## Page extract
--- START ---

The town grew up around a castle built there by Manghus Ó Domhnaill, ruler of Tír Chonaill (mostly modern County Donegal), in the 16th century. It later became a British Army garrison town until most of Ireland won independence as a dominion called the Irish Free State in early December 1922. Manus O'Donnell began building the castle in 1527 on the Wednesday after St. Brendan's Day (Saint Brendan's feast day is celebrated on 16 May). He completed the masonry and woodwork by the end of that summer even though the O'Neills of Tír Eoghain were at war with him. In 1543 the castle of Leithbher was given to Cahir (the son of Donnell Balbh) O'Gallagher to be guarded for the O'Donnell clan. He then proceeded to banish the people loyal to the O'Donnells from the castle so that he could keep it for himself. In 1544 Calvagh went to the English Lord Justice, and brought back English soldiers with him to Tirconnell, the olden name for County Donegal. O'Donnell, Calvagh, and these men went with ‘ordnance and engines for taking towns’ to the castle of Lifford to take it back from the descendants of the O'Gallaghers.

Cahir, the son of Tuathal Balbh & Turlough, the son of Felim Fin O'Gallagher, who had been taken hostage earlier, was brought to the castle to see if the O'Gallaghers would surrender. Which they would not. As the English attacked one was killed instantly so they killed Cahir, the son of Tuathal on the spot. The castle was then surrendered to O'Donnell to spare the life of Turlough, the son of Felim Fin and another son of Tuathal Balbh.
Lifford Castle is no longer standing but there is a poem from the late 16th century about the castle, which describes the owners and surroundings at the time.

"A beloved dwelling is the castle of Lifford, homestead of a wealth abounding encampment; forge of hospitality for the men of Ulster, a dwelling it is hard to leave.
Beloved are the two who keep that house without excess, without lack; the ward of the stout, even-surfaced tower are the supporting pillars of the province.
Short is the day, no matter what its length, in the company of the royal warrior of Conchobhar's Plain; fleet are the long days from the lady of bright-walled Tara.
The daughter of noble Shane O'Neill, and the son of O'Donnell of Dún Iomgháin—they are in the ancient, comely dwelling as entertainers of guests.

--- END ---

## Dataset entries
--- START ---

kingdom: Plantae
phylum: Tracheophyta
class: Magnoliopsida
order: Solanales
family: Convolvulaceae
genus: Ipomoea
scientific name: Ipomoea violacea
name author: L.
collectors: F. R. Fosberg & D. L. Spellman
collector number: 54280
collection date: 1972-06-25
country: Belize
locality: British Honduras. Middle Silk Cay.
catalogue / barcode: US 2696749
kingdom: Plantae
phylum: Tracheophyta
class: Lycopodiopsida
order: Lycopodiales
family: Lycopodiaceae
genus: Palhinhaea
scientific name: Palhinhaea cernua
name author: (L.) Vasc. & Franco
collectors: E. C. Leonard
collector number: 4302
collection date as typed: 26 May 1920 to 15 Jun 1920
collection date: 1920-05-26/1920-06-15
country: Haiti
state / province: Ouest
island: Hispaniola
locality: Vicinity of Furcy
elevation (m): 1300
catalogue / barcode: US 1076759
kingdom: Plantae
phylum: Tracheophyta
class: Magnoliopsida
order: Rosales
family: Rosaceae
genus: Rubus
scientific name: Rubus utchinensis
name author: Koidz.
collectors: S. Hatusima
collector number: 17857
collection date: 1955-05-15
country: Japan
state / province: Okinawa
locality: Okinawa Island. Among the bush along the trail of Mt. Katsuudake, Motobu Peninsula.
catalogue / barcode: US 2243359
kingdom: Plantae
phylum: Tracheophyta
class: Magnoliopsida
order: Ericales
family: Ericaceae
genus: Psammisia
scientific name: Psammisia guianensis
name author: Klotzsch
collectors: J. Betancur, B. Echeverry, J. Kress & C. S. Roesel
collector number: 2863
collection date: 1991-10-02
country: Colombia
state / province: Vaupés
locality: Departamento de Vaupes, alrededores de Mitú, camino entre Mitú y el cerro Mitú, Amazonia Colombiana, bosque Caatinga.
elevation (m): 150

--- END ---

## Exercise details
According to the text about Lifford Castle, in what year did Manus O'Donnell begin building the castle?

## The answer
1527